Iijima Shigeo
Department of Regional Neonatal-Perinatal Medicine, Hamamatsu University School of Medicine, 1-20-1 Handayama, Hamamatsu, Shizuoka, 431-3192, Japan.
Eur J Obstet Gynecol Reprod Biol. 2021 Apr;259:53-59. doi: 10.1016/j.ejogrb.2021.02.003. Epub 2021 Feb 6.
Radioactive iodine (I) therapy is absolutely contraindicated in pregnancy, but reports of inadvertent exposure continue to appear in the literature. Radiation-induced effects on the embryo/fetus are highly dependent on the stage of pregnancy, the dose absorbed by the embryo/fetus, and the manifestations of the pathological condition that develops as a result of the irradiation. Prior to implantation, the major concern is death of the embryo when exposed to radiation greater than the 100 mGy threshold. At this very early stage of pregnancy, exposure to I is unlikely to cause major malformations or thyroid dysfunction in surviving embryos. Exposure during organogenesis of the thyroid (from 10 weeks of gestation onward) and that of other organs at radiation thresholds of 100-300 mGy may result in fetal thyroid ablation, malformations, growth restriction, and in later life, mental retardation (MR). In addition, any dose of radiation exposure may increase the risk of cancer many years after the in utero exposure. Fetal and neonatal hypothyroidism due to in utero I exposure may require lifelong thyroxine replacement therapy and result in severe MR if the condition is not recognized immediately. Therefore, thyroid function must be evaluated and replacement therapy should be started without delay even before birth.

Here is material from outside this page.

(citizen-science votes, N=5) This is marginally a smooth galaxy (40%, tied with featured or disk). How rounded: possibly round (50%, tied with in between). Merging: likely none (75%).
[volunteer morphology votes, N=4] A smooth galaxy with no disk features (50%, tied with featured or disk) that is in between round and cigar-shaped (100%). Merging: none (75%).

Physicians treating women of childbearing age with I need to be aware of the risks of in utero I exposure and take all measures to avoid inadvertent exposure during pregnancy. Nevertheless, in case of accidental exposure, the clinician should confirm the gestational age at exposure, evaluate the risks to the fetus by estimating the radiation dose delivered, and discuss the subsequent management plan with the pregnant woman. This review aimed to summarize the current knowledge regarding the risk of harm to the developing fetus after in utero I exposure, especially focusing on the effects on thyroid function. This study also evaluated the most significant new findings regarding the prevention and in utero and peripartum management of fetal exposure to I.

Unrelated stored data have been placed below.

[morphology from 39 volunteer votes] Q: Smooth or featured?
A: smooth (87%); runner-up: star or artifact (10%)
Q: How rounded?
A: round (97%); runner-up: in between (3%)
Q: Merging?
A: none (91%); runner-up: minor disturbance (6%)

放射性碘(I)治疗在孕期绝对禁忌,但文献中仍不断有意外暴露的报道。辐射对胚胎/胎儿的影响高度依赖于孕期阶段、胚胎/胎儿吸收的剂量以及辐射导致的病理状况的表现。在着床前,主要担忧的是胚胎暴露于大于100 mGy阈值的辐射时死亡。在妊娠这个非常早期的阶段,暴露于碘不太可能在存活的胚胎中导致严重畸形或甲状腺功能障碍。在甲状腺器官形成期(从妊娠10周起)以及其他器官在100 - 300 mGy辐射阈值下暴露,可能导致胎儿甲状腺消融、畸形、生长受限,以及在以后的生活中出现智力发育迟缓(MR)。此外,任何剂量的辐射暴露都可能在子宫内暴露多年后增加患癌风险。由于子宫内碘暴露导致的胎儿和新生儿甲状腺功能减退可能需要终身甲状腺素替代治疗,如果病情未立即被识别,可能会导致严重的智力发育迟缓。因此,即使在出生前也必须立即评估甲状腺功能并开始替代治疗。用碘治疗育龄妇女的医生需要意识到子宫内碘暴露的风险,并采取一切措施避免孕期意外暴露。然而,万一发生意外暴露,临床医生应确认暴露时的孕周,通过估计所传递的辐射剂量评估对胎儿的风险,并与孕妇讨论后续的管理计划。本综述旨在总结目前关于子宫内碘暴露后对发育中胎儿造成伤害风险的知识,尤其关注对甲状腺功能的影响。本研究还评估了关于预防以及胎儿暴露于碘后的子宫内和围产期管理的最重要新发现。